The app lets you do a lot with your iPhone. Most features I’ll be using at a later date after I recover from what happened. So I am poking around the features of the app and I get into the ‘Toolbox’ and I look around for a minute. I scroll down and I for some reason focus on the ‘Enter Recovery Mode’ button. Fully expecting some kind of prompt if it would do something bad to my device, I click it… nothing happened. Then I look at my phone and it’s rebooting… fuck… what did I just do. So I unplug it quick, but then it just shows me a little computer with a cord going to it. I have no idea how I can get out of this mode, so I try rebooting. Try holding power with volume up and then volume down. Nothing—it just keeps showing me that screen.

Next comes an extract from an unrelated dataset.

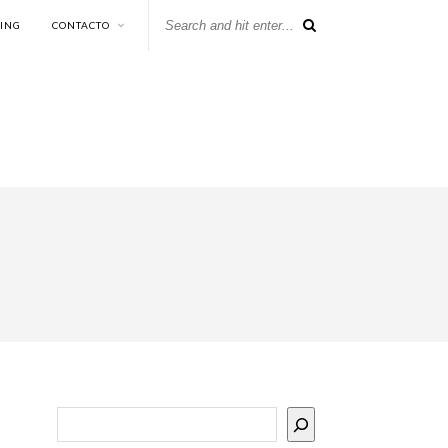
KING
CONTACTO
Buscar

I do some searching online to figure out how to get out of this. Apple’s docs say I NEED iTunes… dammit… I don’t want to install iTunes… That means I have to install Windows… NOOOOOOOOOOOOOOOOOOOOOOOOO!!!!!!!!!!!!!!!!! So I do… This took away my LFS partitions. I actually had plans to try LFS Multilib one more time, hoping that I’m just missing some host libraries while compiling the cross-compiling tool chain. Anyways, I get into Windows… after about half an hour of waiting for it to convulse and get into shape. Then I spent what felt like half an hour wading through ads to get into the OS… what a pain. Once I’m in, I get iTunes installed and I get logged in… thankfully I have 2 Apple devices (my watch), otherwise I wouldn’t have been able to two-factor… because Apple in their infinite wisdom lock you into their ecosystem. I don’t know if you can fall back to some other 2-factor method, but I digress… iTunes sorted me out and I get my phone back after about an hour of updating and restoring. I lost nothing of importance and am now backing up the sound recordings I have of my son moments after his birth, his first cooing, his first laughs, one of my dead dog’s ‘blurping,’ and I’ll get those up to the NAS very soon. Getting my data under my own control one way or another.